Bij deze laatste groep werpen de inspanningen rond promotie van condoomgebruik en hivtesten, steeds vaker door gemeenschapsorganisaties zelf georganiseerd, hun vruchten af. De
preventieaanpak van het ITG, de gemeenschappen bij hiv preventie direct te betrekken,
blijkt dus succesvol te zijn. De ITG-studie toont aan dat 40% van alle Afrikaanse migranten in
Antwerpen zich het afgelopen jaar liet testen. Dit wordt ook bevestigd in de nieuwe
nationale hiv cijfers, want 27% van de hiv positieve Afrikaanse migranten vroeg zelf om een
hiv test, een stijging van 5% vergeleken met 2012.
De nieuwe gegevens laten zien dat doelgerichter hiv testen noodzakelijk is om kwetsbare
doelgroepen te bereiken. Daarnaast is er nood aan beleid dat toegang tot medische zorg
voor Afrikaanse migranten bevordert en tegelijkertijd stigmatisering en discriminatie
vermindert.
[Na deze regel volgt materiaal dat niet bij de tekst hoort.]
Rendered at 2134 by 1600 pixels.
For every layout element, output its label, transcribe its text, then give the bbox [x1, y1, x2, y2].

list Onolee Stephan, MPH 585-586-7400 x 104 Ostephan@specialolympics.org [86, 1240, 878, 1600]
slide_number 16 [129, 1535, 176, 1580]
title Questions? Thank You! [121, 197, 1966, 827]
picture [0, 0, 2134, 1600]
Dit zijn ook doelstellingen van het Belgische hiv plan 2014-2019.
Contact :
Jasna Loos
0484.17.59.80
Sensoa
“Campagnes naar homomannen werpen vruchten af”
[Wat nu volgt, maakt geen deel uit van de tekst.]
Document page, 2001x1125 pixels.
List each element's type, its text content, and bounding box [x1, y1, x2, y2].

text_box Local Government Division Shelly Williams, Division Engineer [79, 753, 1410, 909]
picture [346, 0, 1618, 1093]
In 2013 werden 1115 nieuwe diagnoses met hiv vastgesteld in België, dat is een daling met
9% in vergelijking met 2012. De daling doet zich voornamelijk voor bij personen afkomstig
uit midden en zuidelijke Afrikaanse landen.
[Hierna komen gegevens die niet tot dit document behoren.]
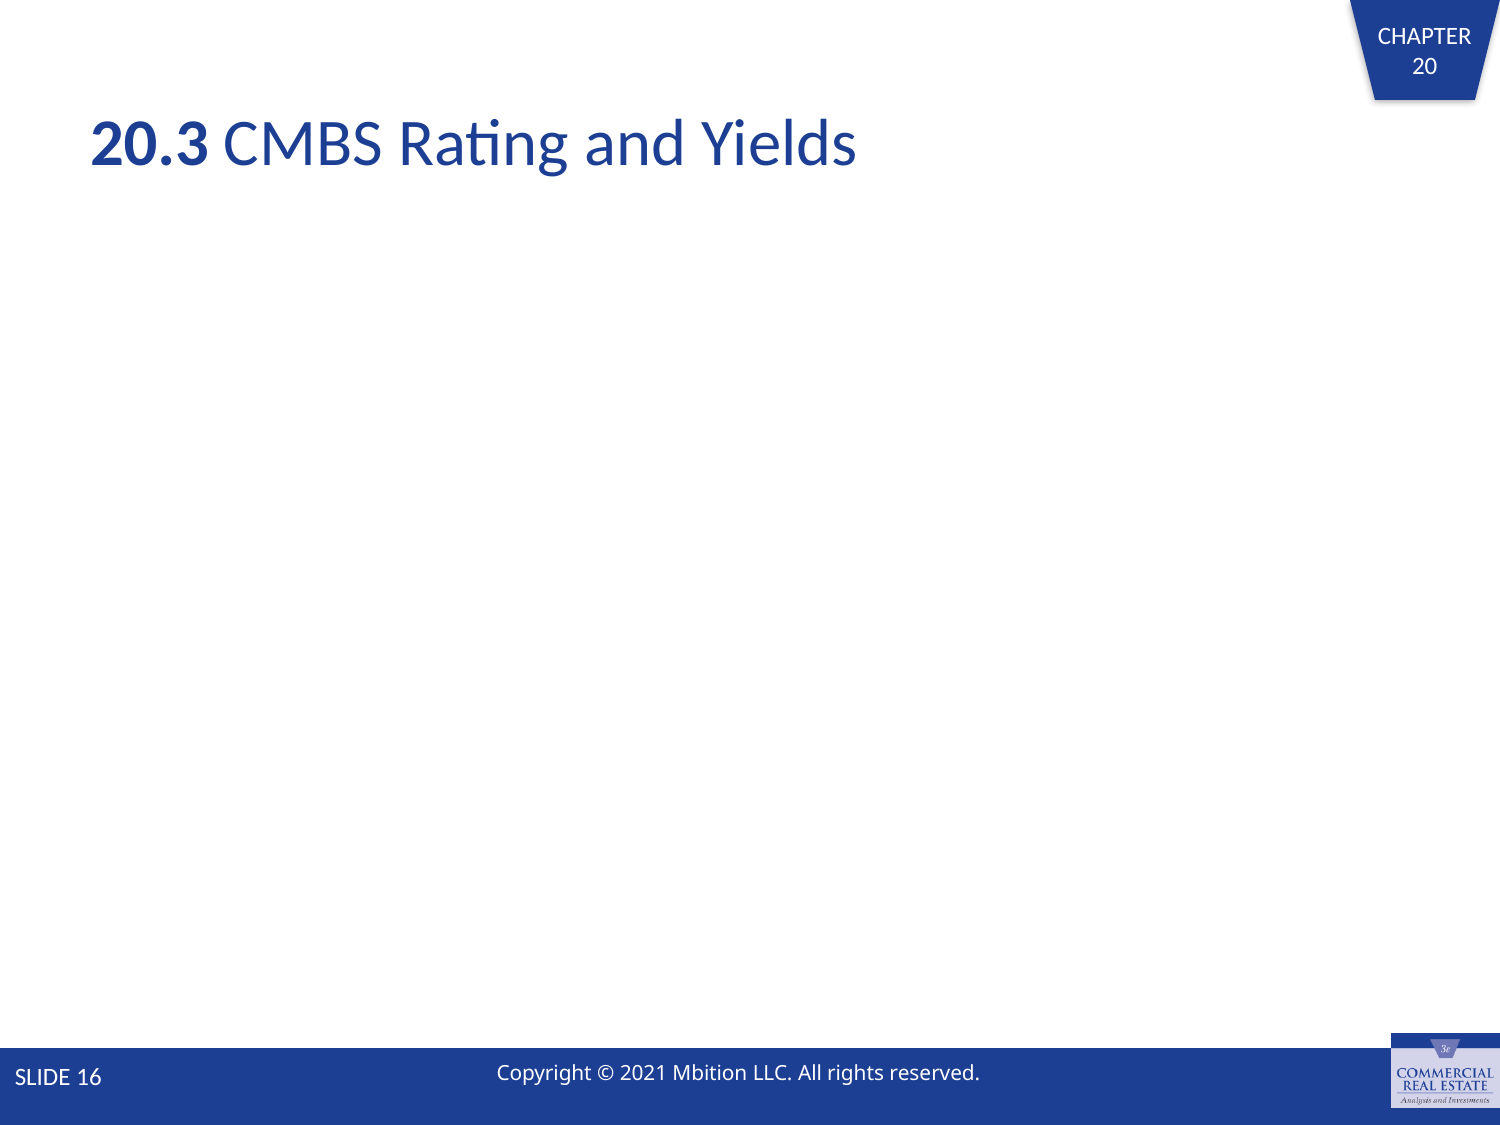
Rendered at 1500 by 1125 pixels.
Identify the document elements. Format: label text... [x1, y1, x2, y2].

Maar ook bij de Belgische homomannen stabiliseert het aantal nieuwe diagnoses. In 2013
werden bij hen 269 nieuwe diagnoses vastgesteld, vijf procent minder dan het jaar
voorheen. Wel stellen we een toename vast van het aantal diagnoses bij niet-Belgische
homomannen, die in België getest werden. Bij hen werden 139 nieuwe diagnoses
vastgesteld wat een toename van 26% is in vergelijking met 2012. Deze groep blijkt naast
Nederlandse, Franse en Spaanse homomannen, ook uit een pak andere nationaliteiten te
bestaan.
In totaal maken alle overdrachten via homoseksuele contacten (zowel Belgisch als nietBelgisch) 51% uit van het totaal aantal nieuwe diagnoses waarvan de wijze van overdracht
bekend is.
De voortdurende sensibilisering rond testen op hiv via campagnes en terreinwerk (=
preventie zichtbaar maken in het homo-uitgaansleven) toont zich in de grafieken. Niet
zozeer in het aantal testen, dat blijft ook in 2013 min of meer constant en hoog. Wel
opvallend is de toename van het aantal laattijdige diagnoses sinds 2009. Sensoa slaagt er
blijkbaar in om een groep homomannen te overtuigen zich te laten testen, die dat tot dan
nog niet gedaan hadden.
Dat inzetten op testen is, naast condoomgebruik aanmoedigen, een essentieel onderdeel
van wat bedoeld wordt met combinatiepreventie. Mensen die positief getest worden,
kunnen sneller behandeld worden. Dat is niet alleen goed voor hun eigen gezondheid, het
zorgt er ook voor dat de kans op overdracht van hiv kleiner word bij een
onbeschermd sekscontact.
De cijfers tonen verder aan dat het belangrijk blijft in te zetten op het
vroegtijdig opsporen van nieuwe infecties. Sinds 2010 zet Sensoa met
campagnes als “Live Positive” en “Testen? Gewoon doen!” in op de
noodzaak voor homomannen om zich regelmatig te laten testen.
De cijfers geven ook aan dat huisartsen een cruciale rol kunnen spelen
in het opsporen van nieuwe infecties, een rol die nog te weinig benut
wordt. Aan de ene kant zouden homomannen zich meer moeten
wenden tot hun huisarts om een hiv-test te vragen. Aan de andere kant
dienen huisartsen ook ondersteund te worden om de seksuele
gezondheid van hun patiënten te bevorderen. Dat is ook een expliciete
aanbeveling in het vorig jaar goedgekeurde nationale hiv plan.